Un verano más quedamos en el café de siempre, era un lugar tranquilo del centro de Madrid, con mesas pequeñas, luz tenue y velas aromáticas.
Ella se sentó frente a mí, la camarera se acercó y nos tomó nota. Yo, como siempre, un café solo con hielo, ella a continuación pidió una Fanta de naranja.
El comienzo fue duro, una anécdota por allí, un chascarrillo oportuno, pero mientras el hielo se derretía comenzamos a desnudar la verdad.
A la vez que apuraba mi amargo elixir me extasiaba contemplando cómo sus labios carnosos me revelaban sus sentimientos más profundos, lo que sus entrañas contenían.
Al mismo tiempo yo también me fui desprendiendo de mi coraza para mostrarle las heridas que habían sido infligidas durante los últimos 365 días. Aquello que me había hecho daño, aquello que en ese momento me carcomía, reservándome para mí lo poco que era necesario para seguir conservando mi dignidad.
Cuando en el vaso sólo reposaba una mezcla descolorida en la que predominaba el agua por encima del café le miré a sus ojos azules sintiéndome profundamente aliviado.
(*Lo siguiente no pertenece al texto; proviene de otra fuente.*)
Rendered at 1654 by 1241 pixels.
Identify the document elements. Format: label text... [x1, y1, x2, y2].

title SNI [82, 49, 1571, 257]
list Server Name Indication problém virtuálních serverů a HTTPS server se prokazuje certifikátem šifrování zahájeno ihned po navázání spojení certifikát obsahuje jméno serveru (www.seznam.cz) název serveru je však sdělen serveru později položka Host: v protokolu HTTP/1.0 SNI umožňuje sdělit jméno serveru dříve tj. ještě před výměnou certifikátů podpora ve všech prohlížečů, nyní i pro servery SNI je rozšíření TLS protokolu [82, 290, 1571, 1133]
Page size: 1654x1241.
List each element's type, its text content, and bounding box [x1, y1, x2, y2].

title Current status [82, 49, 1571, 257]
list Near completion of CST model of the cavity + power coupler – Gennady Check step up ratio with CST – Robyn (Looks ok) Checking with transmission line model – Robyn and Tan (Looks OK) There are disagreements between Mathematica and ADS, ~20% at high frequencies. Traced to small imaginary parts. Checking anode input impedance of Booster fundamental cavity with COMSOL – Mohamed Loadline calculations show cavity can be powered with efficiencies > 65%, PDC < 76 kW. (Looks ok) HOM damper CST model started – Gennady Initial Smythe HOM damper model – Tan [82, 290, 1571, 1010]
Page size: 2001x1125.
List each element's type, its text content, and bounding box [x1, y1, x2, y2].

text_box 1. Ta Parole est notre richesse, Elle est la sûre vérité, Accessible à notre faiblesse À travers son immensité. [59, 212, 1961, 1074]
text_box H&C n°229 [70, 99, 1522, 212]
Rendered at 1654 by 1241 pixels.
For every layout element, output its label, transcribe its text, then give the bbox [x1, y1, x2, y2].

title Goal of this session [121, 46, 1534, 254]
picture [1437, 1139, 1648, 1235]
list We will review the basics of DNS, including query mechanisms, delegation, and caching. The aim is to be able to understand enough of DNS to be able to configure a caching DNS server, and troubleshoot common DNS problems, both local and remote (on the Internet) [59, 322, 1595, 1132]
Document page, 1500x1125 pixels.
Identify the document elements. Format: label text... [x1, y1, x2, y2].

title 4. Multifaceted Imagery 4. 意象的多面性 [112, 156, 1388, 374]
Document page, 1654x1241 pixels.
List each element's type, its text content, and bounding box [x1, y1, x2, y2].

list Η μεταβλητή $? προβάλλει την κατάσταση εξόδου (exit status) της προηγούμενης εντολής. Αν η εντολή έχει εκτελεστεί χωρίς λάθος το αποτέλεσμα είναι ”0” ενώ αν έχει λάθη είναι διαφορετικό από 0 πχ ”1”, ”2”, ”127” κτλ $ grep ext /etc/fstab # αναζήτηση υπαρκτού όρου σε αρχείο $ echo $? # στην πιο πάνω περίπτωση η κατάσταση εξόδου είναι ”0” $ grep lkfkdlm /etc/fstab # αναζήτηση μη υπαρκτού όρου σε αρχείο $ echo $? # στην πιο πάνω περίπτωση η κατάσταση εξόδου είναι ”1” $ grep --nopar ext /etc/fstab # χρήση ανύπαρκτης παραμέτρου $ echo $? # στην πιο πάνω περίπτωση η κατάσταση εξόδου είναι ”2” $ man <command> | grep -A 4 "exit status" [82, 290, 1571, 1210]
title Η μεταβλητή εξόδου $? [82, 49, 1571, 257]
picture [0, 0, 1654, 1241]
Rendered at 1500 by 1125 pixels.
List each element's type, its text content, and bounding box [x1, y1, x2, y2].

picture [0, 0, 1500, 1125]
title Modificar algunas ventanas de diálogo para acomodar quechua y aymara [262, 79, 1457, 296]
Realmente me sentía bien, no sólo por haber contado muchas cosas que me guardaba para mí sino porque sabía que cada una de mis palabras habían sido escuchadas. Entonces dije:
- Realmente me alegro de, al menos una vez al año, poder desembarazarme de todas las máscaras y mostrarme sin pudor tal y cómo soy sabiendo que tú te expones ante mí de la misma forma y que ambos nos comprendemos de forma mutua.
Esbozó una sonrisa, se levantó, se acercó a mi oído y me susurró:
- ¿Quién te ha dicho que tan sólo una de las palabras que te he contado sea verdad?
Como despedida me besó suavemente en la mejilla y se marchó sonriente, sin mirar atrás. Frente a mí sólo quedó un platito con un papel blanco que indicaba el precio de un café sólo con hielo y una Fanta de naranja.
En ese momento yo también sonreí, por suerte nunca había estado en aquel café ni había conocido a aquella mujer de ojos azules y labios carnosos.